Check every line in the records below for the word "Kutlu" and report how many have it, nothing more.
►
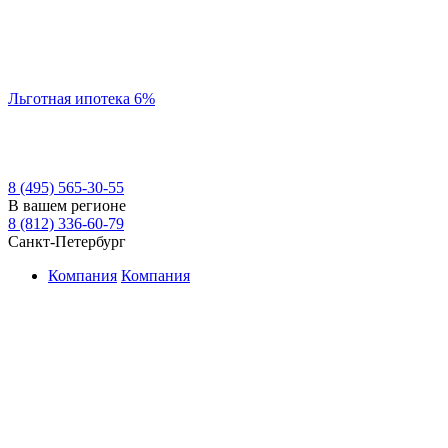
Льготная ипотека 6%
8 (495) 565-30-55
В вашем регионе
8 (812) 336-60-79
Санкт-Петербург
Компания
Компания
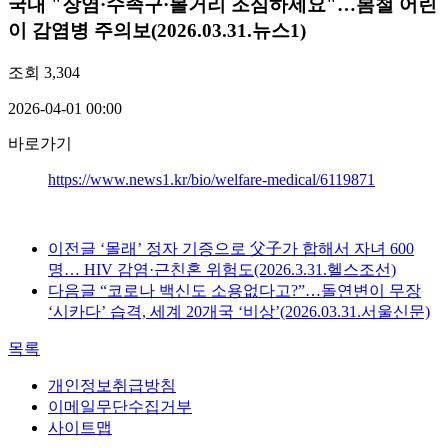
국내
"장염·수족구·볼거리 조심하세요"…봄철 어린
이 감염병 주의보(2026.03.31.뉴스1)
조회
3,304
2026-04-01 00:00
바로가기
https://www.news1.kr/bio/welfare-medical/6119871
이전글
‘몰래’ 정자 기증으로 父子가 합해서 자녀 600
명… HIV 감염·근친혼 위험도(2026.3.31.헬스조선)
다음글
“코로나 백신도 소용없다고?”…돌연변이 무장
‘시카다’ 습격, 세계 20개국 ‘비상’(2026.03.31.서울신문)
목록
개인정보취급방침
이메일무단수집거부
사이트맵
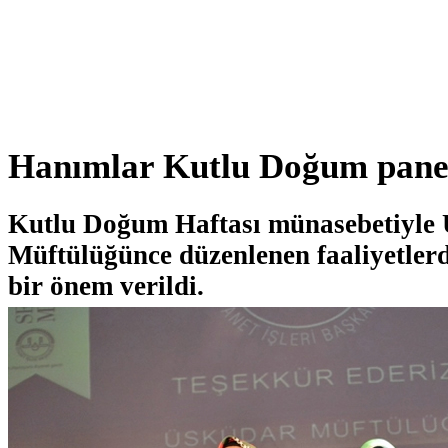
Hanımlar Kutlu Doğum panel
Kutlu Doğum Haftası münasebetiyle
Müftülüğünce düzenlenen faaliyetler
bir önem verildi.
◄
Solution to this problem: 2